»Cannat se la llevó a la parte trasera de la taberna y allí, de un beso, como hiciera con Ingrid, la arrancó el alma.
»Y con ello, un pedazo de la mía acababa de morir. Durante sólo quince días había poseído el cuerpo de la chica de Saint–Blaise y me había deshecho de él, no porque fuese a dejar de existir de forma inminente, sino porque no resultaba lo bastante bueno para mí. La había matado a ella, y también a su madre. Y todo por quince miserables días. Me sentí más sacrílega que nunca. Pensé que debía haber permanecido en él, aceptado mi culpa, mi cruz; que debía haber envejecido en él; que la chica estaría en aquel momento ante Dios, señalando su cuerpo abandonado, reclamando justicia. Pero, no había muerto absolutamente en vano, ella me había salvado, aunque sólo hubiese permanecido un minuto en él, me habría salvado.
»—Pronto volverás a ser feliz —me aseguró Cannat.
»A la mañana siguiente, Shallem y yo abandonamos Stratford on Avon, a donde no sería conveniente volver en los próximos años. Shallem me llevó a conocer las curiosas tribus de África. Lugares maravillosos donde no existían espejos ni recuerdos. Creo que fui feliz casi desde el momento en que pise tierra extraña, con toda su fascinación y hermosura, y no dispuse de un minuto en el día para pensar.
»Necesitaba, además estar a solas con él. Él era la paz, sus ojos, la visión de la Gloria Celestial. Y tras múltiples horas hundida en su pecho, escuchando sus dulces palabras, volví a recuperarlas: la Paz, la Gloria.
»Pero cada día me sorprendía a mí misma pensando en Cannat. Y más le echaba de menos cuanto más feliz era.
»Y allí, en África, bajo la inmensa bóveda cuajada de palpitantes estrellas, Shallem retornó a hablarme de Dios, de su angustia inextinguible, de su hambre inmortal, de su corazón desgarrado ante el silencio de un Padre inconmovible a quien cada día clamaba en busca de una palabra de Amor.
»—Pero Él me escucha —susurraba, con sus ojos fijos en el firmamento—. Él sabe que le amo, que no soporto la existencia sin Él… Y un día retornaré a Él. Le arrancaré el Amor, lo quiera o no lo quiera.
»—¿Cuándo Shallem? ¿Cuándo volverás a Él? —le preguntaba yo, angustiada ante la idea de perderle.
ȃl se daba la vuelta para mirarme a los ojos, para besarme, para susurrarme:
»—Cuando tú…, ya…, no debas seguir siendo mortal…
»Casi tres meses después, apareció Cannat.
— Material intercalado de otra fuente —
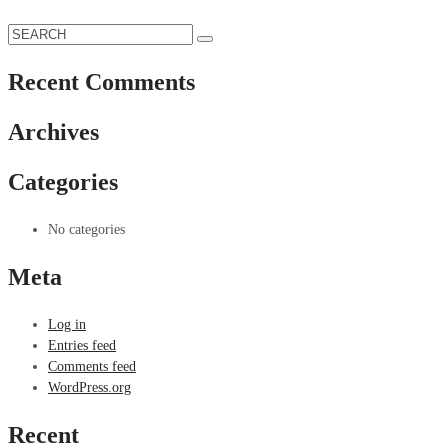
Recent Comments
Archives
Categories
No categories
Meta
Log in
Entries feed
Comments feed
WordPress.org
Recent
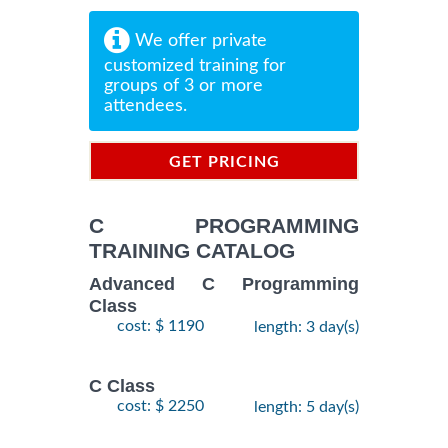
We offer private
customized training for
groups of 3 or more
attendees.
GET PRICING
INFORMATION
C PROGRAMMING
TRAINING CATALOG
Advanced C Programming
Class
cost: $ 1190
length: 3 day(s)
C Class
cost: $ 2250
length: 5 day(s)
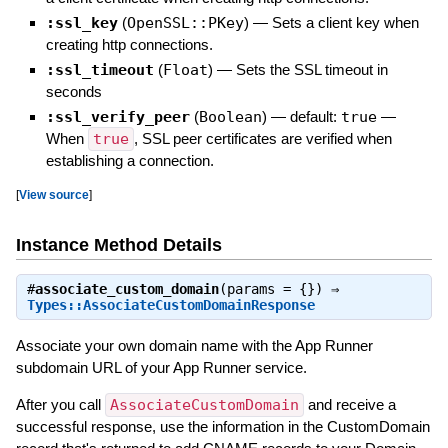
:ssl_key
(
OpenSSL::PKey
)
—
Sets a client key when
creating http connections.
:ssl_timeout
(
Float
)
—
Sets the SSL timeout in
seconds
:ssl_verify_peer
(
Boolean
)
— default:
true
—
When
true
, SSL peer certificates are verified when
establishing a connection.
[
View source
]
Instance Method Details
#
associate_custom_domain
(params = {}) ⇒
Types::AssociateCustomDomainResponse
Associate your own domain name with the App Runner
subdomain URL of your App Runner service.
After you call
AssociateCustomDomain
and receive a
successful response, use the information in the CustomDomain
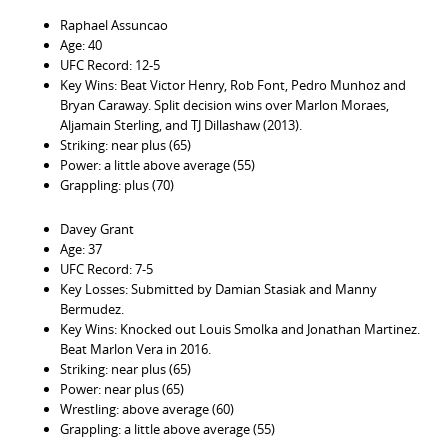
Raphael Assuncao
Age: 40
UFC Record: 12-5
Key Wins: Beat Victor Henry, Rob Font, Pedro Munhoz and
Bryan Caraway. Split decision wins over Marlon Moraes,
Aljamain Sterling, and TJ Dillashaw (2013).
Striking: near plus (65)
Power: a little above average (55)
Grappling: plus (70)
Davey Grant
Age: 37
UFC Record: 7-5
Key Losses: Submitted by Damian Stasiak and Manny
Bermudez.
Key Wins: Knocked out Louis Smolka and Jonathan Martinez.
Beat Marlon Vera in 2016.
Striking: near plus (65)
Power: near plus (65)
Wrestling: above average (60)
Grappling: a little above average (55)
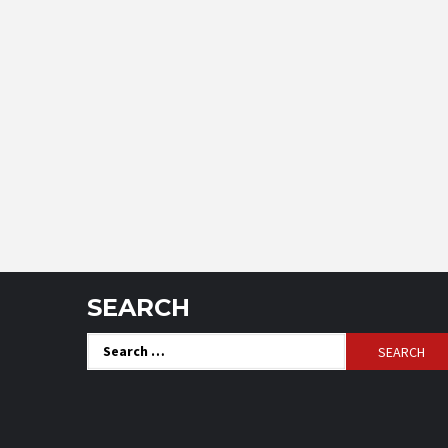
SEARCH
Search
for:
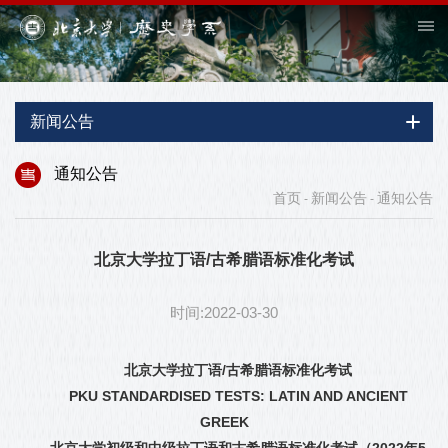
新闻公告
通知公告
首页
新闻公告
通知公告
-
-
北京大学拉丁语/古希腊语标准化考试
时间:2022-03-30
北京大学拉丁语
/
古希腊语标准化考试
PKU STANDARDISED TESTS: LATIN AND ANCIENT
GREEK
北京大学初级和中级拉丁语和古希腊语标准化考试（
2022
年
5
Llegó, feliz, al reencuentro con los suyos, como siempre, besándonos y abrazándonos y contando sus fechorías.
»—¿Has visto? —me susurró, indignado, en un aparte—. ¡Ya está otra vez con sus… sus…! ¡Mañana mismo me lo llevaré de aquí!
»Y yo le miré, embobada, sonriente: ya era intensamente feliz.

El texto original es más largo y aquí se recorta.